**Brief**
The full set of lines below has to be duplicated exactly, with no picture kept.

**Provided data**
-------------------------

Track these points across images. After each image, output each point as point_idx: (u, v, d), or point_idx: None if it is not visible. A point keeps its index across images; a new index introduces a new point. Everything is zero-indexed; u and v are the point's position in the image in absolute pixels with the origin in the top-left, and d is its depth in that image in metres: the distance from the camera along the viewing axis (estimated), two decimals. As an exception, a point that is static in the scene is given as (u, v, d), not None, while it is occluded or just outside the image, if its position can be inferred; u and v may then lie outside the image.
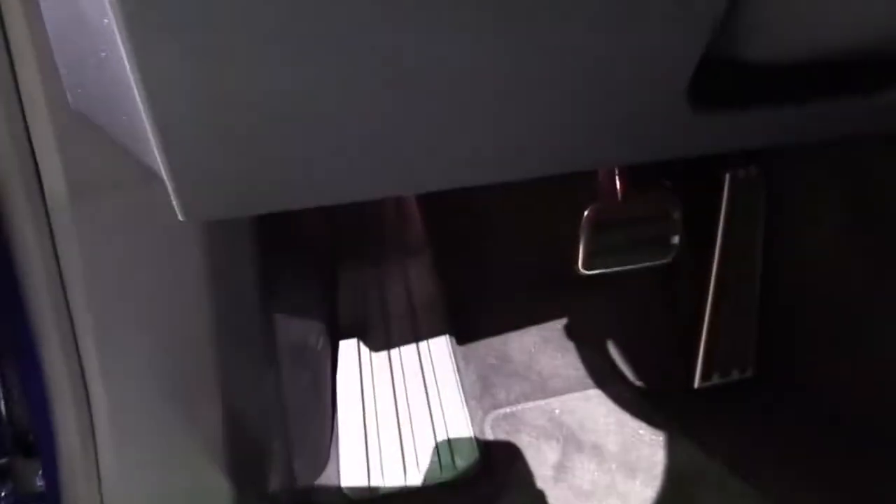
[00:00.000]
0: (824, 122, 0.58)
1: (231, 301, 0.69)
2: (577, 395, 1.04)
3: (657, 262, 0.96)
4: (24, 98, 0.54)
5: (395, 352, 0.96)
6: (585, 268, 0.94)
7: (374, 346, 0.96)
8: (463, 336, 1.06)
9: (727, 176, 1.00)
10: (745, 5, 0.43)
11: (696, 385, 1.04)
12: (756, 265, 1.03)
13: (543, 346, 1.09)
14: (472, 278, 1.09)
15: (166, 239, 0.63)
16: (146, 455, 0.70)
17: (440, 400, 0.95)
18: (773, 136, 0.59)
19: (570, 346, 1.09)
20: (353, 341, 0.96)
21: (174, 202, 0.47)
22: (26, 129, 0.55)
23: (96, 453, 0.66)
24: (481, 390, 1.03)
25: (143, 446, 0.69)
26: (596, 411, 1.01)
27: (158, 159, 0.44)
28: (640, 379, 1.07)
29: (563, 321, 1.12)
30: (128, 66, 0.37)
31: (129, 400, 0.67)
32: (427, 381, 0.95)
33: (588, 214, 0.92)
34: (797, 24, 0.48)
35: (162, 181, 0.45)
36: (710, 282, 1.02)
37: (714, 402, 1.04)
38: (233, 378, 0.70)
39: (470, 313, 1.07)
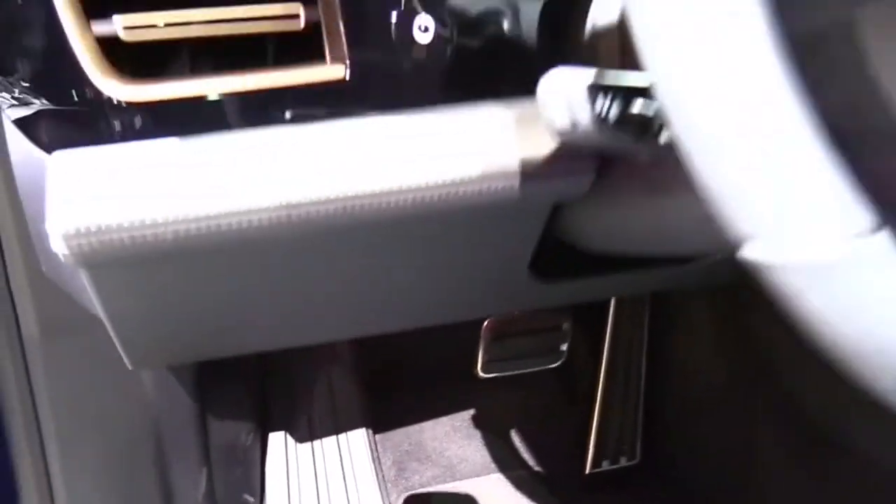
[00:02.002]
0: (651, 282, 0.79)
1: (171, 414, 0.87)
2: (482, 478, 1.23)
3: (546, 367, 1.17)
4: (7, 261, 0.73)
5: (317, 444, 1.16)
6: (484, 371, 1.14)
7: (300, 439, 1.16)
8: (381, 426, 1.25)
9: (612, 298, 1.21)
10: (562, 229, 0.63)
11: (587, 471, 1.24)
12: (641, 367, 1.24)
13: (453, 434, 1.28)
14: (391, 375, 1.29)
15: (118, 368, 0.82)
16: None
17: (356, 484, 1.14)
18: (608, 292, 0.81)
19: (477, 434, 1.29)
20: (280, 434, 1.15)
21: (124, 357, 0.66)
22: (8, 285, 0.74)
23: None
24: (396, 473, 1.22)
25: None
26: (499, 493, 1.21)
27: (113, 337, 0.63)
28: (539, 465, 1.27)
29: (472, 412, 1.32)
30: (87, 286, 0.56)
31: (85, 496, 0.84)
32: (346, 468, 1.14)
33: (487, 325, 1.13)
34: (604, 239, 0.67)
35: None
36: (599, 380, 1.23)
37: (603, 486, 1.24)
38: (170, 476, 0.88)
39: (388, 406, 1.27)
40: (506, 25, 0.56)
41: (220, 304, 0.59)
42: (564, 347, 1.17)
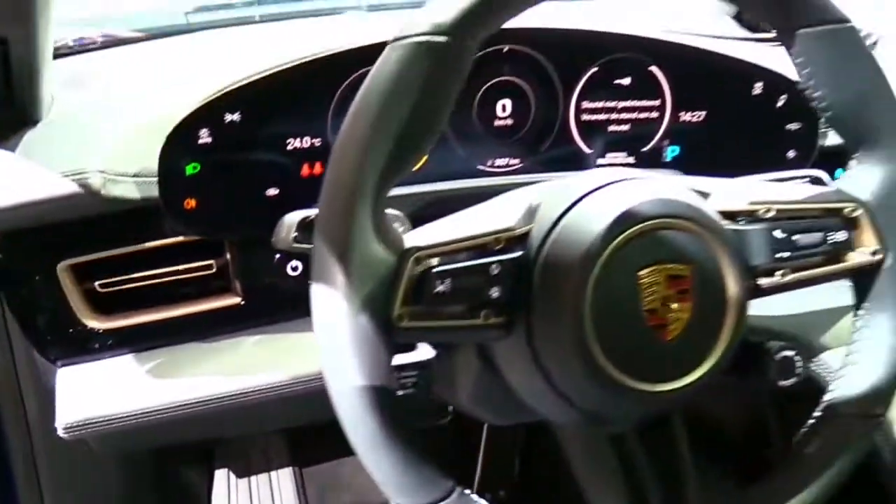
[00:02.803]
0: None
1: (135, 465, 1.19)
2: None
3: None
4: (20, 375, 1.04)
5: (253, 479, 1.49)
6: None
7: (239, 475, 1.49)
8: (307, 463, 1.59)
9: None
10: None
11: (473, 499, 1.57)
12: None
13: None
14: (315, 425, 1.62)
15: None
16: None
17: (284, 509, 1.47)
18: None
19: (386, 468, 1.62)
20: (223, 472, 1.49)
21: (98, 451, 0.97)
22: (20, 390, 1.05)
23: None
24: (318, 499, 1.56)
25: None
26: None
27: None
28: (434, 494, 1.60)
29: (381, 451, 1.65)
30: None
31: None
32: (275, 497, 1.48)
33: (389, 390, 1.45)
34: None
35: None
36: (483, 428, 1.56)
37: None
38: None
39: (312, 448, 1.61)
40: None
41: (179, 431, 0.91)
42: (451, 408, 1.49)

-------------------------

**Result of this exercise**
Track these points across images. After each image, output each point as point_idx: (u, v, d), or point_idx: None if it is not visible. A point keeps its index across images; a new index introduces a new point. Everything is zero-indexed; u and v are the point's position in the image in absolute pixels with the origin in the top-left, and d is its depth in that image in metres: the distance from the camera along the viewing axis (estimated), two decimals. As an exception, a point that is static in the scene is given as (u, v, d), not None, while it is occluded or just outside the image, if its position can be inferred; u and v may then lie outside the image.
[00:00.000]
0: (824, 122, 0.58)
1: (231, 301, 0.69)
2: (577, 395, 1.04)
3: (657, 262, 0.96)
4: (24, 98, 0.54)
5: (395, 352, 0.96)
6: (585, 268, 0.94)
7: (374, 346, 0.96)
8: (463, 336, 1.06)
9: (727, 176, 1.00)
10: (745, 5, 0.43)
11: (696, 385, 1.04)
12: (756, 265, 1.03)
13: (543, 346, 1.09)
14: (472, 278, 1.09)
15: (166, 239, 0.63)
16: (146, 455, 0.70)
17: (440, 400, 0.95)
18: (773, 136, 0.59)
19: (570, 346, 1.09)
20: (353, 341, 0.96)
21: (174, 202, 0.47)
22: (26, 129, 0.55)
23: (96, 453, 0.66)
24: (481, 390, 1.03)
25: (143, 446, 0.69)
26: (596, 411, 1.01)
27: (158, 159, 0.44)
28: (640, 379, 1.07)
29: (563, 321, 1.12)
30: (128, 66, 0.37)
31: (129, 400, 0.67)
32: (427, 381, 0.95)
33: (588, 214, 0.92)
34: (797, 24, 0.48)
35: (162, 181, 0.45)
36: (710, 282, 1.02)
37: (714, 402, 1.04)
38: (233, 378, 0.70)
39: (470, 313, 1.07)
[00:02.002]
0: (651, 282, 0.79)
1: (171, 414, 0.87)
2: (482, 478, 1.23)
3: (546, 367, 1.17)
4: (7, 261, 0.73)
5: (317, 444, 1.16)
6: (484, 371, 1.14)
7: (300, 439, 1.16)
8: (381, 426, 1.25)
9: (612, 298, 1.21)
10: (562, 229, 0.63)
11: (587, 471, 1.24)
12: (641, 367, 1.24)
13: (453, 434, 1.28)
14: (391, 375, 1.29)
15: (118, 368, 0.82)
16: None
17: (356, 484, 1.14)
18: (608, 292, 0.81)
19: (477, 434, 1.29)
20: (280, 434, 1.15)
21: (124, 357, 0.66)
22: (8, 285, 0.74)
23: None
24: (396, 473, 1.22)
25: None
26: (499, 493, 1.21)
27: (113, 337, 0.63)
28: (539, 465, 1.27)
29: (472, 412, 1.32)
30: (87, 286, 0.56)
31: (85, 496, 0.84)
32: (346, 468, 1.14)
33: (487, 325, 1.13)
34: (604, 239, 0.67)
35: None
36: (599, 380, 1.23)
37: (603, 486, 1.24)
38: (170, 476, 0.88)
39: (388, 406, 1.27)
40: (506, 25, 0.56)
41: (220, 304, 0.59)
42: (564, 347, 1.17)
[00:02.803]
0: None
1: (135, 465, 1.19)
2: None
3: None
4: (20, 375, 1.04)
5: (253, 479, 1.49)
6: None
7: (239, 475, 1.49)
8: (307, 463, 1.59)
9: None
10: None
11: (473, 499, 1.57)
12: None
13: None
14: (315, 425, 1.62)
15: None
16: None
17: (284, 509, 1.47)
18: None
19: (386, 468, 1.62)
20: (223, 472, 1.49)
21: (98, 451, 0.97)
22: (20, 390, 1.05)
23: None
24: (318, 499, 1.56)
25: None
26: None
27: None
28: (434, 494, 1.60)
29: (381, 451, 1.65)
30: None
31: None
32: (275, 497, 1.48)
33: (389, 390, 1.45)
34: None
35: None
36: (483, 428, 1.56)
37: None
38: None
39: (312, 448, 1.61)
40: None
41: (179, 431, 0.91)
42: (451, 408, 1.49)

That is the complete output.